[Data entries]
-------------------------

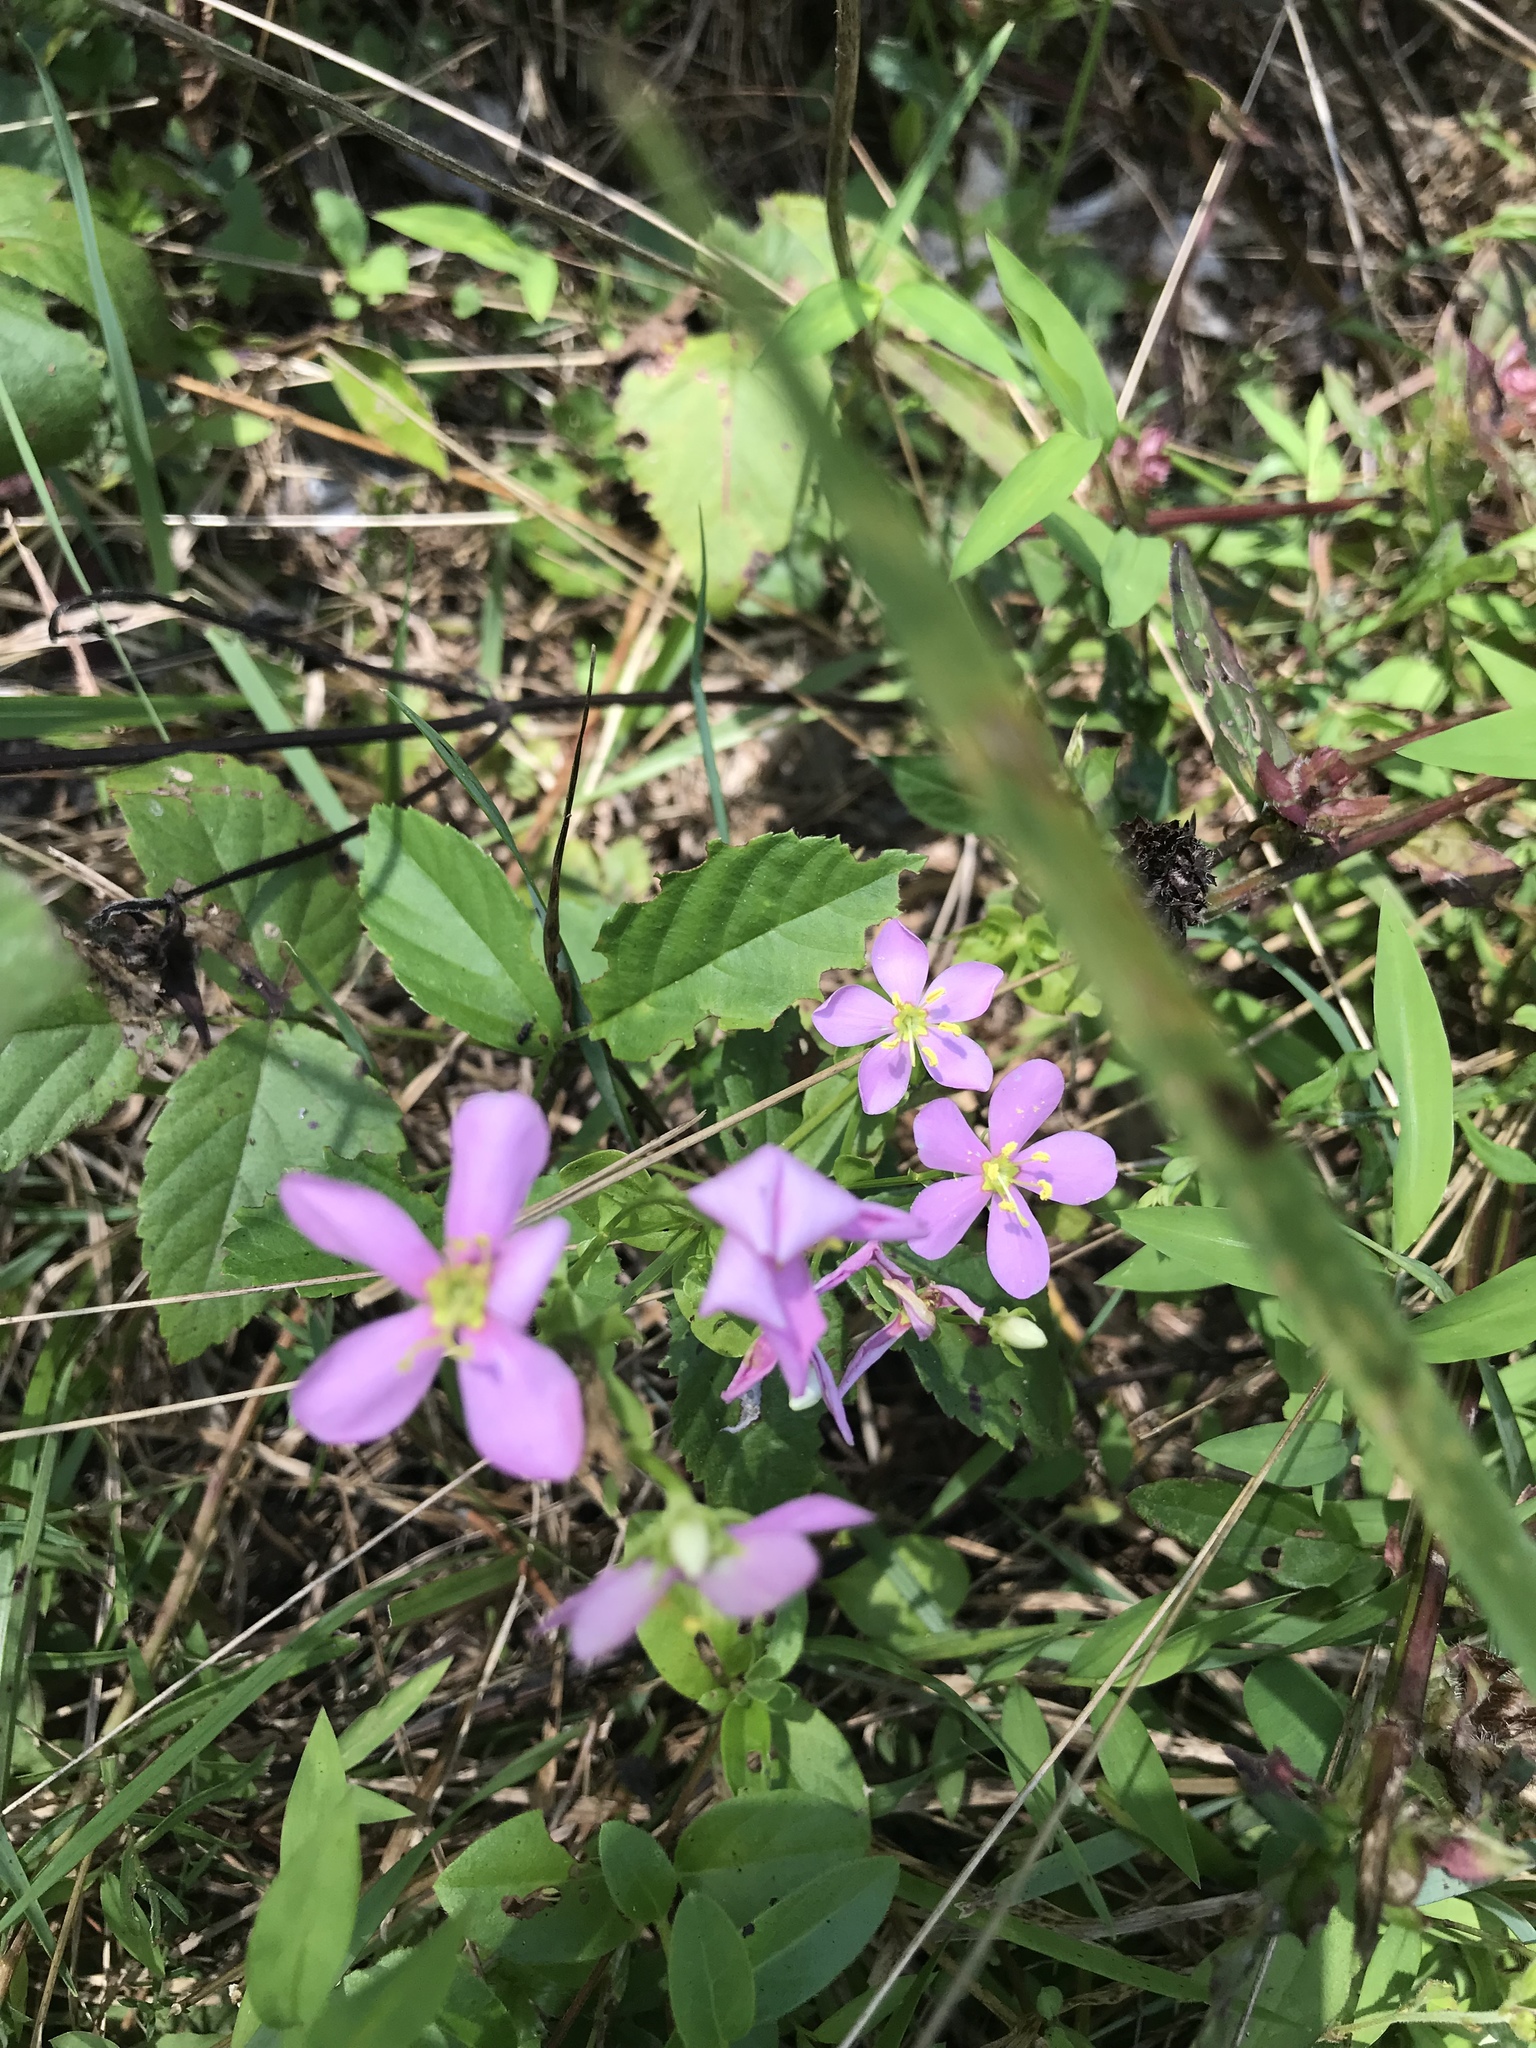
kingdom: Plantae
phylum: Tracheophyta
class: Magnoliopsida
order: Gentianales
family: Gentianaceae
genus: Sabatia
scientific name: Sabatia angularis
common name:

-------------------------

◆ CHALLENGE:
Format all of the lines above as a Markdown table with two columns, "Row" for the row number and "Line" for the line itself, and skip any blank lines. Leave the pictures out.

◆ FINAL RESULT:
| Row | Line |
|---|---|
| 1 | kingdom: Plantae |
| 2 | phylum: Tracheophyta |
| 3 | class: Magnoliopsida |
| 4 | order: Gentianales |
| 5 | family: Gentianaceae |
| 6 | genus: Sabatia |
| 7 | scientific name: Sabatia angularis |
| 8 | common name: |